Quote from the first line below through the line that contains "left front paw: (241, 504)", both included, and leave the pictures out.
==== DATASET EXCERPTS
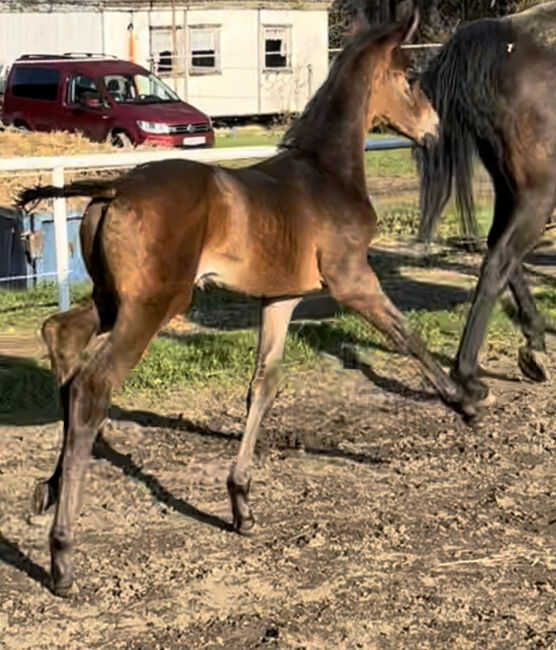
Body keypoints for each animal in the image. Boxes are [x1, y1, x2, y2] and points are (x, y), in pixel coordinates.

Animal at [18, 8, 464, 596]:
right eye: (410, 78)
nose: (435, 131)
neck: (326, 173)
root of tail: (115, 188)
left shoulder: (280, 297)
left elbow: (263, 386)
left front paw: (241, 504)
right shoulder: (350, 279)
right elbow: (405, 334)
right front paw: (467, 400)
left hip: (116, 299)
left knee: (62, 338)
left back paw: (48, 490)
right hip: (153, 305)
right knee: (92, 386)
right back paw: (63, 556)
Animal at [420, 2, 556, 408]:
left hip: (512, 191)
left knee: (499, 251)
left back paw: (534, 342)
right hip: (538, 194)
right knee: (499, 260)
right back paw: (466, 377)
========
EXERCISE OUTPUT.
Body keypoints for each animal in the image. Boxes are [x1, y1, x2, y2] and points are (x, y), in pixel coordinates.

Animal at [18, 8, 464, 596]:
right eye: (410, 78)
nose: (435, 131)
neck: (326, 173)
root of tail: (115, 188)
left shoulder: (280, 297)
left elbow: (263, 386)
left front paw: (241, 504)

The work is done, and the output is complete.